Task details — Retype each record shown below, leaving every character as it is.

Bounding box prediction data
^^^^
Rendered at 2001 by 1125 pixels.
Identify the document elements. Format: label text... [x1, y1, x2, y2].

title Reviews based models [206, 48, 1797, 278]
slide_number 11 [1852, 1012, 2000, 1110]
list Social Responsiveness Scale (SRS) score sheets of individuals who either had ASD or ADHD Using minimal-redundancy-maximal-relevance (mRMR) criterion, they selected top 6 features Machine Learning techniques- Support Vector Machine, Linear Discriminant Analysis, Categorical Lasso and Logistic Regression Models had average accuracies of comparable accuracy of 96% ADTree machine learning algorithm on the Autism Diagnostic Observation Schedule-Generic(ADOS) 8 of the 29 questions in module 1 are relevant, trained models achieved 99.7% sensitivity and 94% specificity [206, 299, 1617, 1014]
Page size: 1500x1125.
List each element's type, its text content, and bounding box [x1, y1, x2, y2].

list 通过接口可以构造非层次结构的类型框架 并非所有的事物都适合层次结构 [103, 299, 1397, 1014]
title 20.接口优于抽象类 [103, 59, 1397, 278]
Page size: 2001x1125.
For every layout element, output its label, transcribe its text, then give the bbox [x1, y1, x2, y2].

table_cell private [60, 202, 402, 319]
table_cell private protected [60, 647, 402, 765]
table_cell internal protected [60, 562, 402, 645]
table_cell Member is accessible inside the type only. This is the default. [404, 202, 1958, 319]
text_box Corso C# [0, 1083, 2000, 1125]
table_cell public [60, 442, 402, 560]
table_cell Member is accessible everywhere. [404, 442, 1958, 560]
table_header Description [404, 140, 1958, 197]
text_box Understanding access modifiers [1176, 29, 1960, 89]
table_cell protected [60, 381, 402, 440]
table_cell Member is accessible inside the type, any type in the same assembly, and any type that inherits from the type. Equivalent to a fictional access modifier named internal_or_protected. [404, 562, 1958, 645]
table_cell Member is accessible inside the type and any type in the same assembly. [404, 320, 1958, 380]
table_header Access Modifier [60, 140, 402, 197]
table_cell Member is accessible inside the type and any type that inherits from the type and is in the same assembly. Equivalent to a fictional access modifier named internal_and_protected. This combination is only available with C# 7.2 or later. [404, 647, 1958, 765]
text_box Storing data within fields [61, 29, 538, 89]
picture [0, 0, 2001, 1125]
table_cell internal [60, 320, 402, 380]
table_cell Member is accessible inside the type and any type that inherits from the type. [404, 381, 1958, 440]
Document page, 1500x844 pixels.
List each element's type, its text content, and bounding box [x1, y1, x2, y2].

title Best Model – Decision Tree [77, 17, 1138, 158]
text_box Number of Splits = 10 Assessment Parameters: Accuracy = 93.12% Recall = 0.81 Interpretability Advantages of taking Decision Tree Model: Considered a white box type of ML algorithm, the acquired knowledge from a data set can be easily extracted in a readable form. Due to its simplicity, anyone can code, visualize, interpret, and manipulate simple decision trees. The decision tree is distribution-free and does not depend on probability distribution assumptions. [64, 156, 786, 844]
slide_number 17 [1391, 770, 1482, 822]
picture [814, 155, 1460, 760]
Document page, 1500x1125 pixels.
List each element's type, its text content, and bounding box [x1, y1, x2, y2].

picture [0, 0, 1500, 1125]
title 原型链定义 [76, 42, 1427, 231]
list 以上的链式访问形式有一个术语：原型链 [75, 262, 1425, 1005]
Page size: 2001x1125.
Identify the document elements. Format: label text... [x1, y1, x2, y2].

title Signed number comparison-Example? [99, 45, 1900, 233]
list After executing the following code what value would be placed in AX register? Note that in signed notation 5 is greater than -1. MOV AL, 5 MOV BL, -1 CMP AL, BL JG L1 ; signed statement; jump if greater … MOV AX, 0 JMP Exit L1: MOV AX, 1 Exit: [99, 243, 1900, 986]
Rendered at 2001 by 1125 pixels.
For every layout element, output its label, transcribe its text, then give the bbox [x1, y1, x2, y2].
^^^^
Solution to this problem —
Rendered at 2001 by 1125 pixels.
Identify the document elements. Format: label text... [x1, y1, x2, y2].

title Reviews based models [206, 48, 1797, 278]
slide_number 11 [1852, 1012, 2000, 1110]
list Social Responsiveness Scale (SRS) score sheets of individuals who either had ASD or ADHD Using minimal-redundancy-maximal-relevance (mRMR) criterion, they selected top 6 features Machine Learning techniques- Support Vector Machine, Linear Discriminant Analysis, Categorical Lasso and Logistic Regression Models had average accuracies of comparable accuracy of 96% ADTree machine learning algorithm on the Autism Diagnostic Observation Schedule-Generic(ADOS) 8 of the 29 questions in module 1 are relevant, trained models achieved 99.7% sensitivity and 94% specificity [206, 299, 1617, 1014]
Page size: 1500x1125.
List each element's type, its text content, and bounding box [x1, y1, x2, y2].

list 通过接口可以构造非层次结构的类型框架 并非所有的事物都适合层次结构 [103, 299, 1397, 1014]
title 20.接口优于抽象类 [103, 59, 1397, 278]
Page size: 2001x1125.
For every layout element, output its label, transcribe its text, then give the bbox [x1, y1, x2, y2].

table_cell private [60, 202, 402, 319]
table_cell private protected [60, 647, 402, 765]
table_cell internal protected [60, 562, 402, 645]
table_cell Member is accessible inside the type only. This is the default. [404, 202, 1958, 319]
text_box Corso C# [0, 1083, 2000, 1125]
table_cell public [60, 442, 402, 560]
table_cell Member is accessible everywhere. [404, 442, 1958, 560]
table_header Description [404, 140, 1958, 197]
text_box Understanding access modifiers [1176, 29, 1960, 89]
table_cell protected [60, 381, 402, 440]
table_cell Member is accessible inside the type, any type in the same assembly, and any type that inherits from the type. Equivalent to a fictional access modifier named internal_or_protected. [404, 562, 1958, 645]
table_cell Member is accessible inside the type and any type in the same assembly. [404, 320, 1958, 380]
table_header Access Modifier [60, 140, 402, 197]
table_cell Member is accessible inside the type and any type that inherits from the type and is in the same assembly. Equivalent to a fictional access modifier named internal_and_protected. This combination is only available with C# 7.2 or later. [404, 647, 1958, 765]
text_box Storing data within fields [61, 29, 538, 89]
picture [0, 0, 2001, 1125]
table_cell internal [60, 320, 402, 380]
table_cell Member is accessible inside the type and any type that inherits from the type. [404, 381, 1958, 440]
Document page, 1500x844 pixels.
List each element's type, its text content, and bounding box [x1, y1, x2, y2].

title Best Model – Decision Tree [77, 17, 1138, 158]
text_box Number of Splits = 10 Assessment Parameters: Accuracy = 93.12% Recall = 0.81 Interpretability Advantages of taking Decision Tree Model: Considered a white box type of ML algorithm, the acquired knowledge from a data set can be easily extracted in a readable form. Due to its simplicity, anyone can code, visualize, interpret, and manipulate simple decision trees. The decision tree is distribution-free and does not depend on probability distribution assumptions. [64, 156, 786, 844]
slide_number 17 [1391, 770, 1482, 822]
picture [814, 155, 1460, 760]
Document page, 1500x1125 pixels.
List each element's type, its text content, and bounding box [x1, y1, x2, y2].

picture [0, 0, 1500, 1125]
title 原型链定义 [76, 42, 1427, 231]
list 以上的链式访问形式有一个术语：原型链 [75, 262, 1425, 1005]
Page size: 2001x1125.
Identify the document elements. Format: label text... [x1, y1, x2, y2].

title Signed number comparison-Example? [99, 45, 1900, 233]
list After executing the following code what value would be placed in AX register? Note that in signed notation 5 is greater than -1. MOV AL, 5 MOV BL, -1 CMP AL, BL JG L1 ; signed statement; jump if greater … MOV AX, 0 JMP Exit L1: MOV AX, 1 Exit: [99, 243, 1900, 986]
Rendered at 2001 by 1125 pixels.
For every layout element, output its label, transcribe its text, then give the bbox [x1, y1, x2, y2].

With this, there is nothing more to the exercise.